The few houses still standing were empty shells. Most lots were empty, nothing rising from the ground. Refuse lined both sides of the street. But for its cracked blacktop, the street might have been nothing more than a bulldozed path through a garbage dump. Stunted trees were the only signs of life. There was no sound other than a breeze teasing something hanging loose somewhere, banging it against a hard surface without rhythm or rhyme. There was no animal life, certainly no humanity: all washed away on fouled floodwaters.

They got out of the vehicle and began picking up objects closest to the road, mostly loose rotten wood and personal effects like the odd shoe, a coffee cup that remained inexplicably intact. The broken toys that spoke of monumental loss they left untouched. The fact that a black man and a seedy-looking white man could load the bed of a pickup without being harassed was further proof that this onetime neighborhood where friendly souls had once congregated was now a wasteland beyond concern or care.

“Federal judge and Eighth District detective picking up trash. Don’t you just wish some wiseass would come by and try to give us some shit about looting?” Fitch said.

When the bed of the pickup was full, Fitch leaned against the side of the truck and reached into his shirt pocket.
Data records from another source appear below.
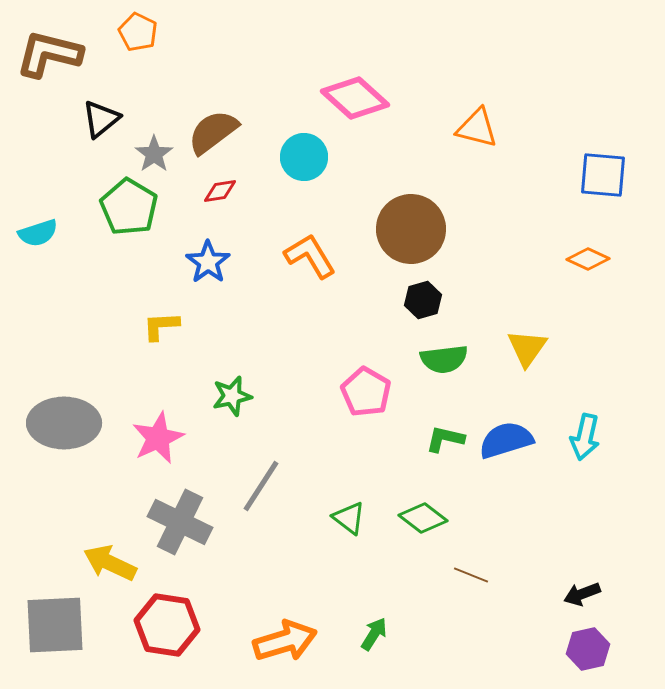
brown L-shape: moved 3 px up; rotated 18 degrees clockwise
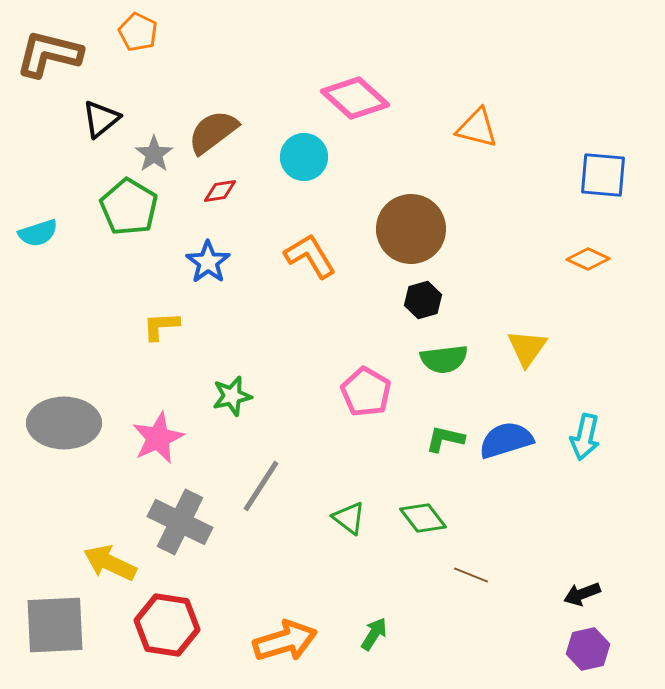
green diamond: rotated 15 degrees clockwise
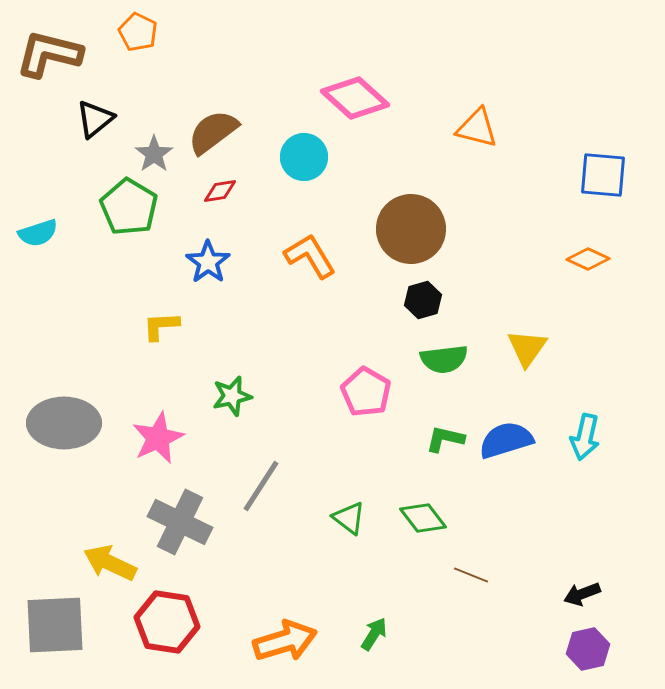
black triangle: moved 6 px left
red hexagon: moved 3 px up
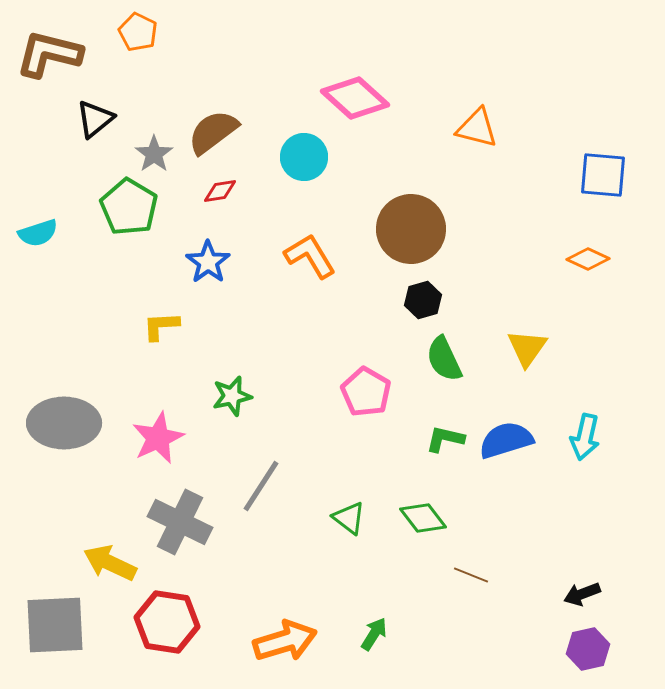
green semicircle: rotated 72 degrees clockwise
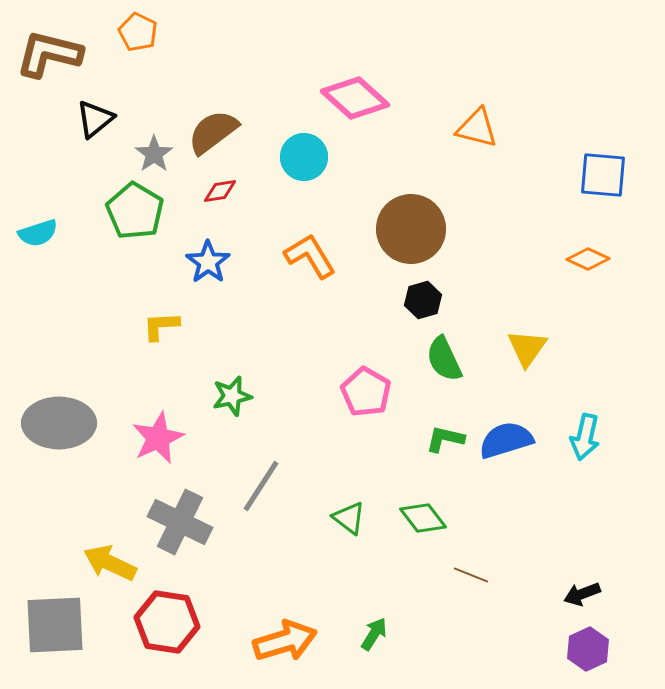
green pentagon: moved 6 px right, 4 px down
gray ellipse: moved 5 px left
purple hexagon: rotated 12 degrees counterclockwise
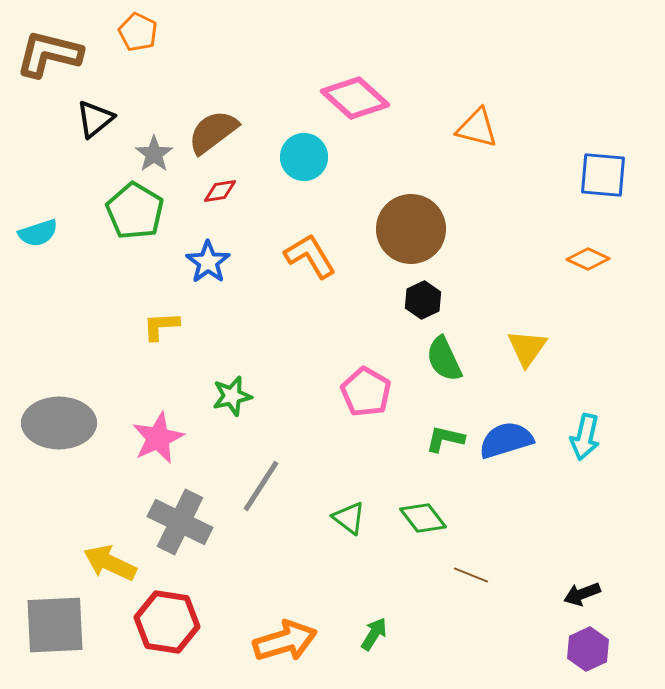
black hexagon: rotated 9 degrees counterclockwise
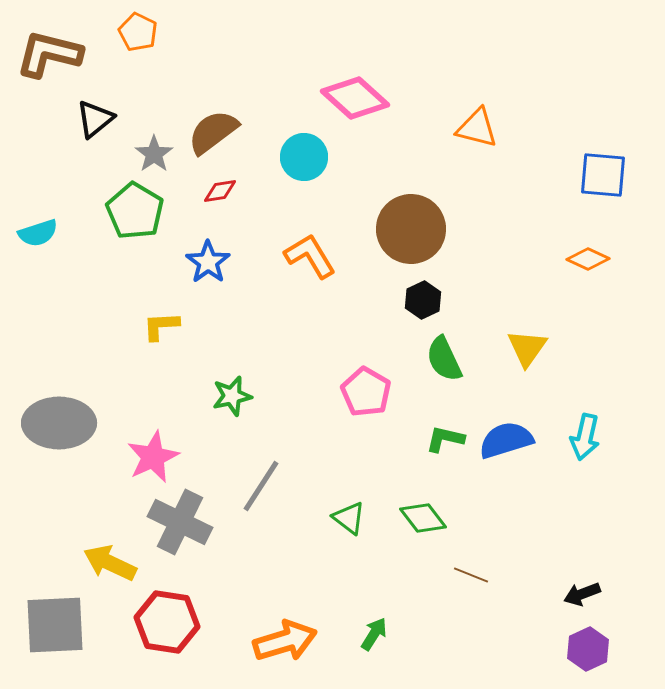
pink star: moved 5 px left, 19 px down
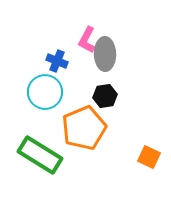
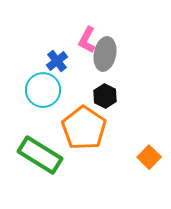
gray ellipse: rotated 12 degrees clockwise
blue cross: rotated 30 degrees clockwise
cyan circle: moved 2 px left, 2 px up
black hexagon: rotated 25 degrees counterclockwise
orange pentagon: rotated 15 degrees counterclockwise
orange square: rotated 20 degrees clockwise
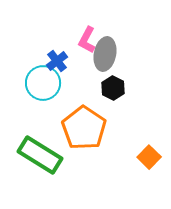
cyan circle: moved 7 px up
black hexagon: moved 8 px right, 8 px up
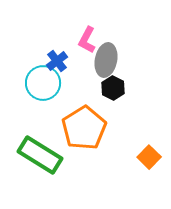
gray ellipse: moved 1 px right, 6 px down
orange pentagon: rotated 6 degrees clockwise
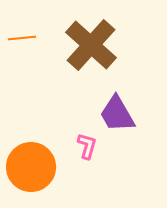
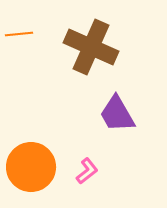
orange line: moved 3 px left, 4 px up
brown cross: moved 2 px down; rotated 18 degrees counterclockwise
pink L-shape: moved 25 px down; rotated 36 degrees clockwise
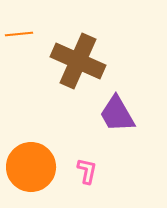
brown cross: moved 13 px left, 14 px down
pink L-shape: rotated 40 degrees counterclockwise
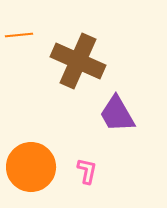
orange line: moved 1 px down
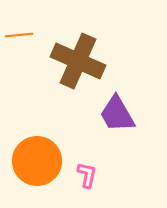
orange circle: moved 6 px right, 6 px up
pink L-shape: moved 4 px down
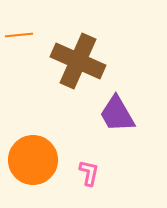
orange circle: moved 4 px left, 1 px up
pink L-shape: moved 2 px right, 2 px up
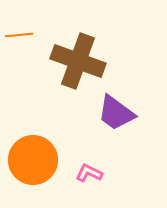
brown cross: rotated 4 degrees counterclockwise
purple trapezoid: moved 1 px left, 1 px up; rotated 24 degrees counterclockwise
pink L-shape: rotated 76 degrees counterclockwise
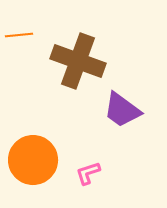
purple trapezoid: moved 6 px right, 3 px up
pink L-shape: moved 1 px left; rotated 44 degrees counterclockwise
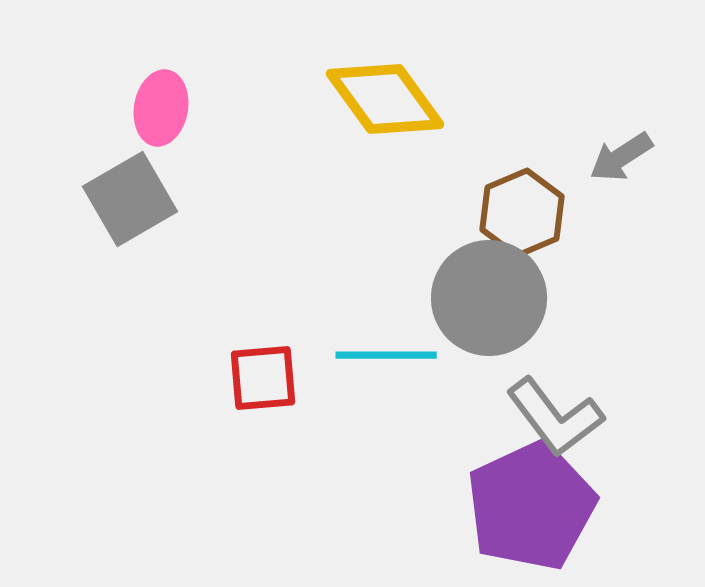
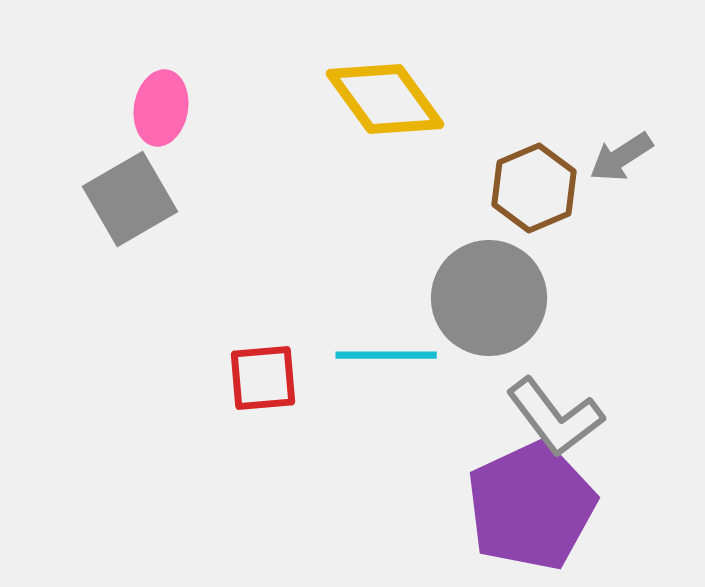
brown hexagon: moved 12 px right, 25 px up
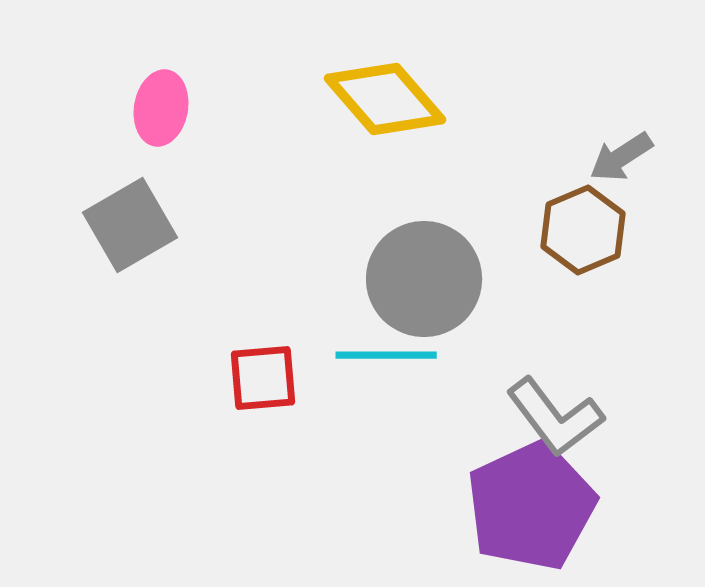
yellow diamond: rotated 5 degrees counterclockwise
brown hexagon: moved 49 px right, 42 px down
gray square: moved 26 px down
gray circle: moved 65 px left, 19 px up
This time the
cigarette was lit. After three puffs, he discarded it, crushed it under the sole of his shoe.

“Okay, Judge. Back to the inquiry. I gotta do my job. Why did the deceased come to you in the first place?”

As they drove back to the French Quarter, after properly disposing of the refuse, Judge Boucher repeated his narration of the chain of events, beginning with Judge Epson’s initial heart attack. Not wanting it to become evidence and thereby losing control of it, he left out telling the detective about the report Ruth Kalin had given him the night before her death. His safe had not been found when the police had searched his house, and he’d been asked no questions that would require him to perjure himself. There were minutes of silence after he finished his account.

Fitch spoke. “I want to take a look at the case file on that lawyer that was shot twenty years ago. Cold cases have always intrigued me.”

“That’s a good place to start,” Boucher said.

When they pulled in front of the police station, Detective Fitch offered a handshake before leaving and sealed the deal. “You’re okay, Judge, sorry about what I said earlier, about judges, I mean.”

“You’re entitled to your opinion. Maybe I can change it.”

CHAPTER 11

I
T WAS MIDAFTERNOON MONDAY
when Judge Boucher’s assistant brought him the files requested from the Federal Records Center. He thanked her as if this had been a routine request, and she didn’t act as if it were anything unusual, though after working for two federal judges and a magistrate over a period of more than fifteen years, this was a first for her. He asked her to close the door when she left, with instructions that he not be disturbed.